Ci siamo. Di tamponi ne girano ancora, qualche mascherina la vedo, ma rari come i quadrifogli, e siamo tornati a pulirci il naso col dorso delle mani e poi incollarlo alla schiena del vicino con una bella pacca d’incoraggiamento: stai unammerda, ma, ehi! Non devi farti il tampone! Quello non risponde, è già corso in bagno a vomitare. Ma lo vedi, che è felicione anche lui, che, con la testa nel water, alza il pollice. Ah no, è il dito medio. Ma vi assicuro che si sente profumo di gioia, il che mi fa capire che avevo giudicato troppo presto e duramente lo spuntare degli addobbi natalizi il due di novembre: era solo un riflesso della contentezza dilagante, il vero redivivo spirito del Natale che, invece che amori banali e maglioni stampa Grinch, si porta appresso il miracolo della normalità. Classi decimate, festine rimandate, e Nurofen e Tachipirina a rotazione ogni quattro ore, come soffici fiocchi di neve.

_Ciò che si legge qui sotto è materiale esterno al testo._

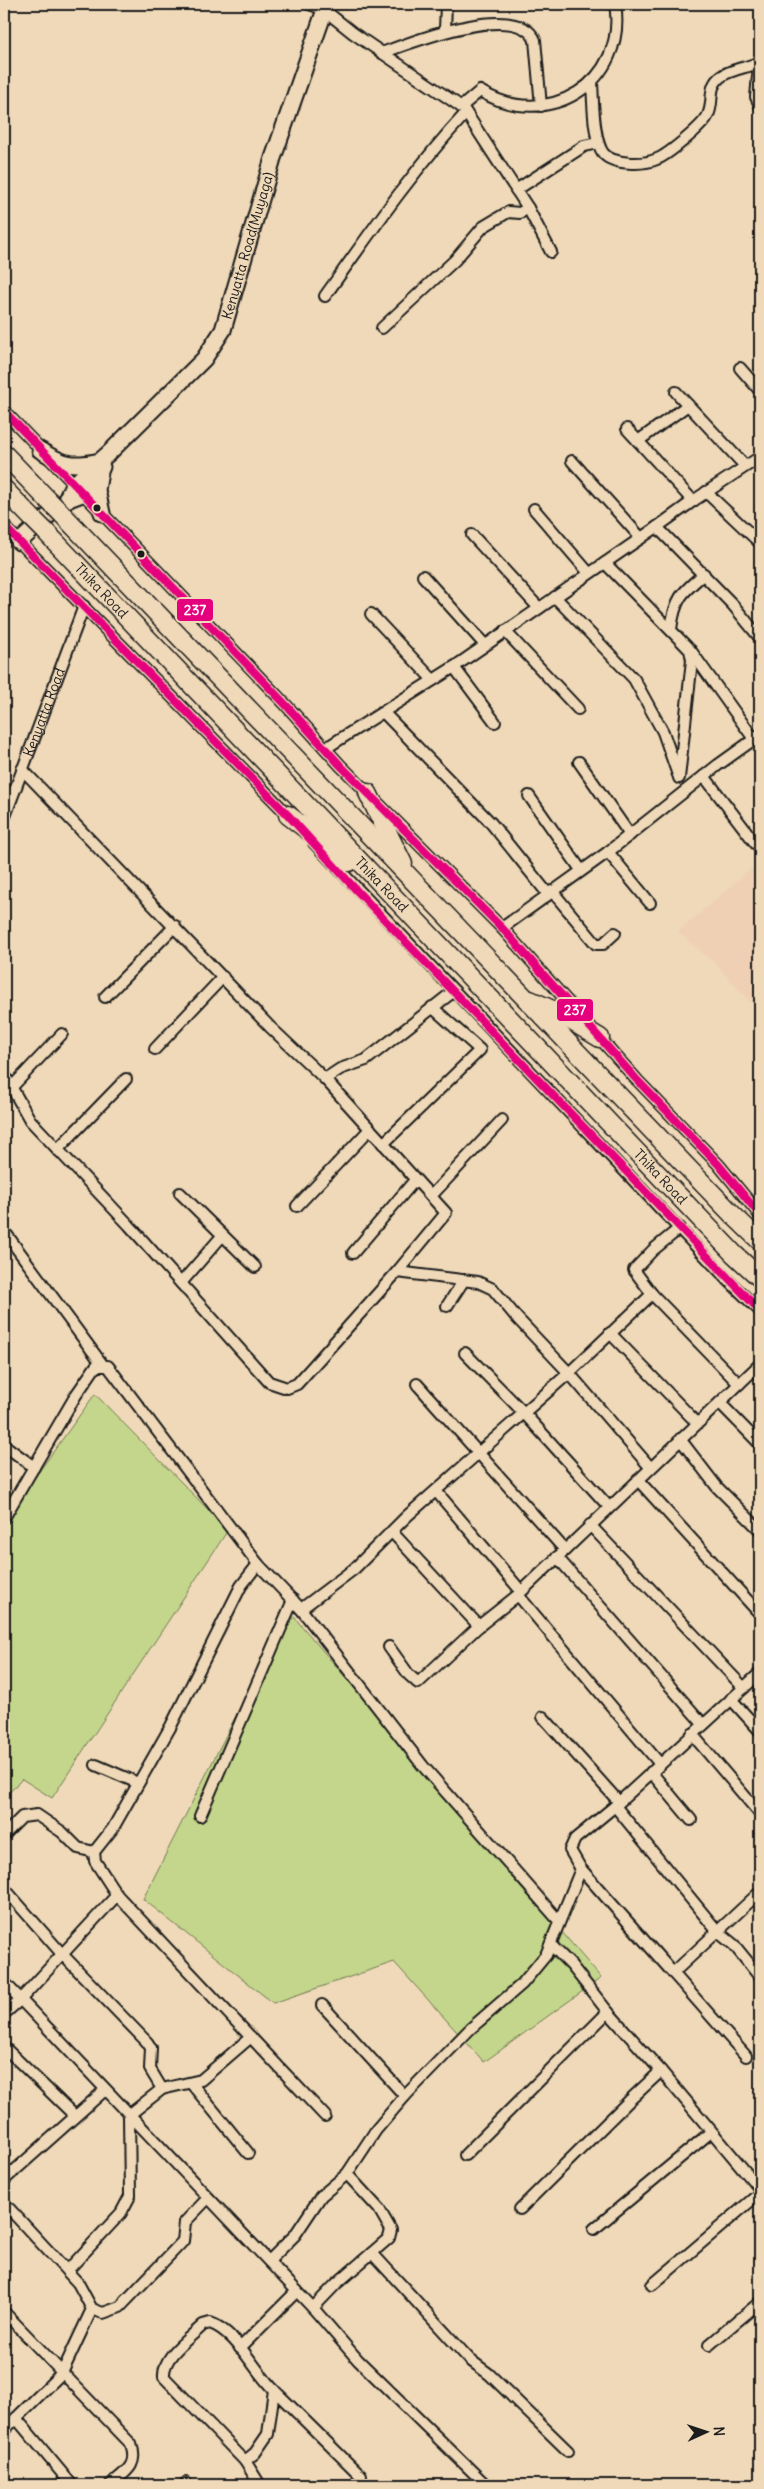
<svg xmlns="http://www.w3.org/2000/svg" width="764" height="2489" font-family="Delius,sans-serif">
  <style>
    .built { fill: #f0d0b4 }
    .green { fill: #c4d68b; stroke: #707954 }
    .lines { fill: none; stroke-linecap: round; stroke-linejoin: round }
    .minor-casing { stroke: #1c1c1c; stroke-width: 14 }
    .secondary-casing { stroke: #1c1c1c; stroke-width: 19 }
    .trunk-casing { stroke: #1c1c1c; stroke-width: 21 }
    .minor { stroke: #efd9b8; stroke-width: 10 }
    .secondary { stroke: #efd9b8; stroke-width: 15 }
    .trunk { stroke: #efd9b8; stroke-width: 18 }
    .trunk-bridge-casing { stroke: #1c1c1c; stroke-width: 21; stroke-linecap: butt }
    .trunk-bridge { stroke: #efd9b8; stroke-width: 18 }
    .bus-1-casing { stroke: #efd9b8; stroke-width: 11 }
    .bus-1 { stroke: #e5007d; stroke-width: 8 }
    .bus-dot { fill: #1c1c1c; stroke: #efd9b8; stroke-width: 2 }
    .labels { text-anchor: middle; stroke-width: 4.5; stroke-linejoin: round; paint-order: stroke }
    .street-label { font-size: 14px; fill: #1c1c1c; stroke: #efd9b8 }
    .line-badge { stroke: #efd9b8; stroke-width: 2 }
    .badge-label { font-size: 14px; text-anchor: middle; font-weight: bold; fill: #fff }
  </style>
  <rect width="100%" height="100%" fill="#efd9b8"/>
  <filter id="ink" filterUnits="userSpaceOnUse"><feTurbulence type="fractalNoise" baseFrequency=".02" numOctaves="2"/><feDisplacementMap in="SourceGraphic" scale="10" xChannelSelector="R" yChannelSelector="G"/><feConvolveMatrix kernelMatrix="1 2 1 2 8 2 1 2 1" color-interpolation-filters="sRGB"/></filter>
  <g filter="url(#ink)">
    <path class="built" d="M760,861V997L752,1004L718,966L678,932Z"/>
    <g class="green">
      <path d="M95,1394L228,1530L52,1798L22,1779L4,1798V1520Z"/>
      <path d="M289,1611L601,1978L484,2062L394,1962L273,2003L143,1899Z"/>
    </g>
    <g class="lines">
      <g class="minor-casing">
        <g id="minor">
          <path d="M309,4L323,9L353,33L463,108L528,208L551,252"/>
          <path d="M445,30L446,4"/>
          <path d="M382,53C412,42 517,0 535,40L541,106"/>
          <path d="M592,81C593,99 593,139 603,153C612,165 644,165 657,159C668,155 701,127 707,117C715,104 707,89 719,78C728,70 744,68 755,64L759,65L756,97L760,105"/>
          <path d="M461,107L480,91C547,132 628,83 615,4"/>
          <path d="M516,190L584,146L598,143"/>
          <path d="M325,296C370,233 414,169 466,113"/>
          <path d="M382,328L455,260L483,227L508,212L520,213L528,208"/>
          <path d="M740,368L760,391"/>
          <path d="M676,392L745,466"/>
          <path d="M4,411L286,705L340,765L502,928L637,1080L718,1164L760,1215"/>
          <path d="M627,429L693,501"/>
          <path d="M638,441L688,405"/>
          <path d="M572,461L641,538"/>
          <path d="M706,492L760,543"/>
          <path d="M534,509L589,573"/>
          <path d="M4,526L291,818"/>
          <path d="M657,527L733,605L760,638"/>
          <path d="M472,535L539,608"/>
          <path d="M605,563L690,650L692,660L679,778"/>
          <path d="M423,576L485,645"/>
          <path d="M555,597L634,679L663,732L678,775"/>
          <path d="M371,614L433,680"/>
          <path d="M671,629C675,599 681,593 704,574"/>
          <path d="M505,631L578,709"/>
          <path d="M691,651L754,739"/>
          <path d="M454,667L495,722"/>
          <path d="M384,713L491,823L548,894"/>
          <path d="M326,748L454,667L657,527L693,501L760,457"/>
          <path d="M579,762L630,835"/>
          <path d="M22,769L270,1027L325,1079L340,1069L366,1060L454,991"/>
          <path d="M704,776L756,844"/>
          <path d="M529,796L581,870"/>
          <path id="s1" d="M4,819L84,606"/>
          <path d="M314,843L727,1279L760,1311"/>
          <path d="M608,852L650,903"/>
          <path d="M552,891L596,944H603L615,933"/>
          <path d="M502,928L608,852L718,765L760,735"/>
          <path d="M105,997L175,926"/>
          <path d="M155,1049L223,977"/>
          <path d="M4,1074L30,1120L129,1225L269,1382L287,1388L297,1384L397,1272L446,1213L325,1079"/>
          <path d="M11,1088L62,1034"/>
          <path d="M383,1144L480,1050L432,1007"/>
          <path d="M57,1150L126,1079"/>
          <path d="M180,1193L255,1267"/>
          <path d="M431,1196L502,1120"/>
          <path d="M297,1206L370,1129"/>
          <path d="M4,1231L102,1364"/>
          <path d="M353,1253L415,1180"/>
          <path d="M397,1272L478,1282L493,1289L517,1318L569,1373L650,1467"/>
          <path d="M181,1283L222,1236"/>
          <path d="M652,1294L739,1384"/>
          <path d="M447,1306L464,1280"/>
          <path d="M610,1333L697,1423"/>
          <path d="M465,1353L523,1412L609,1507"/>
          <path d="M417,1384L565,1550"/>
          <path d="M720,1403L760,1444"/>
          <path d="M680,1439L717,1487L760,1530"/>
          <path d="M4,1445L34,1467"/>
          <path d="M638,1480L760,1614"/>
          <path d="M436,1491L521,1591"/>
          <path d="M4,1518L76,1395L96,1366H108L258,1564"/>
          <path d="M590,1525L744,1688"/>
          <path d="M392,1532L479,1626"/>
          <path d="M557,1557L703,1724"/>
          <path d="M518,1595L660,1764"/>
          <path d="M301,1609L354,1569L407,1516L569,1373L652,1294L634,1270L653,1250L680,1228"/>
          <path d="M389,1647L409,1675L418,1683L479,1626L518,1595L760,1364"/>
          <path d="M760,1673L615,1806L575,1839L570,1850L581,1869L673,1973L760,1892"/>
          <path d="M731,1699L760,1731"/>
          <path d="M543,1717L619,1802"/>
          <path d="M692,1734L760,1814"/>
          <path d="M96,1765L138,1783"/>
          <path d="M651,1772L691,1820"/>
          <path d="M615,1806L718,1932L734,1945L760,1977"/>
          <path d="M200,1816L293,1600"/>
          <path d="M4,1835L22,1817L37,1815L62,1832L78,1848L94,1852"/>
          <path d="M4,1888L62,1954L147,2042L151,2048L150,2069L162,2089"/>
          <path d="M117,1895L325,2116"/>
          <path d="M551,1945L571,1965L608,2012L661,2071L760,2189"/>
          <path d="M673,1973L746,2056"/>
          <path d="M4,1982L313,2308L358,2360L486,2485"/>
          <path d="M322,2005L405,2096"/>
          <path d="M4,2014L20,2000L117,1895L95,1861L94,1852L113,1828L171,1726L241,1586L258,1564L301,1609L423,1766L559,1921"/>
          <path d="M4,2047L75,2116"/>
          <path d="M191,2083L248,2153"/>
          <path d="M465,2155L608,2012"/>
          <path d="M4,2180L105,2090"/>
          <path d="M4,2203L78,2283L92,2309L103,2313L120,2307L183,2241L185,2222L208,2198"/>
          <path d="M520,2209L633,2097L661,2071"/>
          <path d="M594,2229L711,2132"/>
          <path d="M372,2253L470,2360L489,2374L568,2451"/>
          <path d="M269,2261L295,2235L321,2196L347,2174"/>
          <path d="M67,2271L121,2213L130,2196L129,2115L162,2089L201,2080L251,2037"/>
          <path d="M652,2285L760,2193"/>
          <path d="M313,2308L336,2284L389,2238L391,2230L379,2209L347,2174L376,2130L405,2096L470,2029L522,1984L546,1955L581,1869"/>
          <path d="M4,2312L131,2444C139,2466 125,2472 110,2485"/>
          <path d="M210,2323C237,2332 254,2371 274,2390L268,2434L255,2453L245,2461L164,2377C162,2356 189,2339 203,2325Z"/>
          <path d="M709,2345L760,2302"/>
          <path d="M240,2348L297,2291"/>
          <path d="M274,2390L361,2476"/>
          <path d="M16,2418L72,2485"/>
          <path d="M4,2430L62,2373L92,2309"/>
          <path d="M245,2461L260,2485"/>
          <path d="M184,2485L186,2483"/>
        </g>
      </g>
      <g class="secondary-casing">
        <g id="secondary">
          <path d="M40,450C64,465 73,467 100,461"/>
          <path d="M100,472L97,490L102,513"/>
          <path id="s2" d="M66,500L73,485L110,452L204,359L223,330L273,158L327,4"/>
          <path d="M19,542L66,500L82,494L102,467"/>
        </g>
      </g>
      <g class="trunk-casing">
        <g id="trunk">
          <path d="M4,454L49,501"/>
          <path d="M4,489L31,517"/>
          <path d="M62,514L732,1214L760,1241"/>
          <path id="s3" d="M45,531C274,773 505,1012 734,1254L760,1278"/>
          <path d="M368,793L403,864"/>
          <path d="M288,815L349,862"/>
          <path d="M530,1000L555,1011L600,1038"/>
        </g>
      </g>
      <use href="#minor" class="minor"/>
      <use href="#secondary" class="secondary"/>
      <use href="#trunk" class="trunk"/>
      <g class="trunk-bridge-casing">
        <g id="trunk-bridge">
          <path d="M49,501L62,514"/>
          <path d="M31,517L45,531"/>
        </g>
      </g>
      <use href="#trunk-bridge" class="trunk-bridge"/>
      <g class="bus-1-casing">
        <g id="bus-1">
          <path d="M4,411L286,705L340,765L502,928L637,1080L718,1164L760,1215"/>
          <path d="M4,526L288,815L358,892L760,1311"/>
        </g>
      </g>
      <use href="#bus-1" class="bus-1"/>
    </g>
  </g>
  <g class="bus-dot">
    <circle cx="97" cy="508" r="4.5"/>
    <circle cx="141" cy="554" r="4.5"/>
  </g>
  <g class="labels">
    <g class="street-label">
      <text dy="5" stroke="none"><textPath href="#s2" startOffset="321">Kenyatta Road(Muyaga)</textPath></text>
      <text dy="5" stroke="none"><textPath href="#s3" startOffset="82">Thika Road</textPath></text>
      <text dy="5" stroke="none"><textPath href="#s1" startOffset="114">Kenyatta Road</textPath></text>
      <text dy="5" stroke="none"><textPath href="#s3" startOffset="488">Thika Road</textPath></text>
      <text dy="5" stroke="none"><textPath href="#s3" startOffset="892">Thika Road</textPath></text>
    </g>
  </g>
  <g class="line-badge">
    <rect x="176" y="598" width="38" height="24" rx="5" fill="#e5007d"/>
    <rect x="556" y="998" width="38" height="24" rx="5" fill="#e5007d"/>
  </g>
  <g class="badge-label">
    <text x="195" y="615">237</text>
    <text x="575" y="1015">237</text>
  </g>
  <rect width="764" height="2489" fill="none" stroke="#efd9b8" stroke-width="20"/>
  <rect x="10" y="10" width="744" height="2469" fill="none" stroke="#1c1c1c" stroke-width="2" filter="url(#ink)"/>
  <g transform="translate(706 2432) rotate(87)" stroke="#efd9b8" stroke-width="4" paint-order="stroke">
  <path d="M0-4L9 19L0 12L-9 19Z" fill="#1c1c1c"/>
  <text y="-8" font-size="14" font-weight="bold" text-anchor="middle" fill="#1c1c1c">N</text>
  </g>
</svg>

Avevo infatti proposto alla mia consorte lavorativa, intorno a giugno, un reel per ricordare cosa ci aspettava una volta decadute le restrizioni anti-Covid: avremmo finalmente sentito il puzzo d’ascelle altrui sui mezzi, limonato con sconosciuti ai concerti per sbaglio (nel senso che due si sarebbe attaccati alla francese davanti a noi e, spingi spingi nel tripudio delle danze, era un attimo finirci in mezzo), mangiato dalle bacinelle del vicino di posto pop corn al cinema, ma soprattutto, ‘fanculo al lavaggio mani! Dita nel naso perennemente gocciolante, nelle orecchie, e poi in bocca! Non dico che lo faccio io, generalizzo, care, generalizzo. E la cavalcata da valchirie di influenze e affini, con febbri fino ai quaranta gradi centigradi che durano dai due ai cinque giorni di prassi, sono la ciliegina su una torta che non vedevamo l’ora di mangiarci. Felicione anche voi? Siamo tutti più buoni e più malati, e io, personalmente, non vedevo l’ora.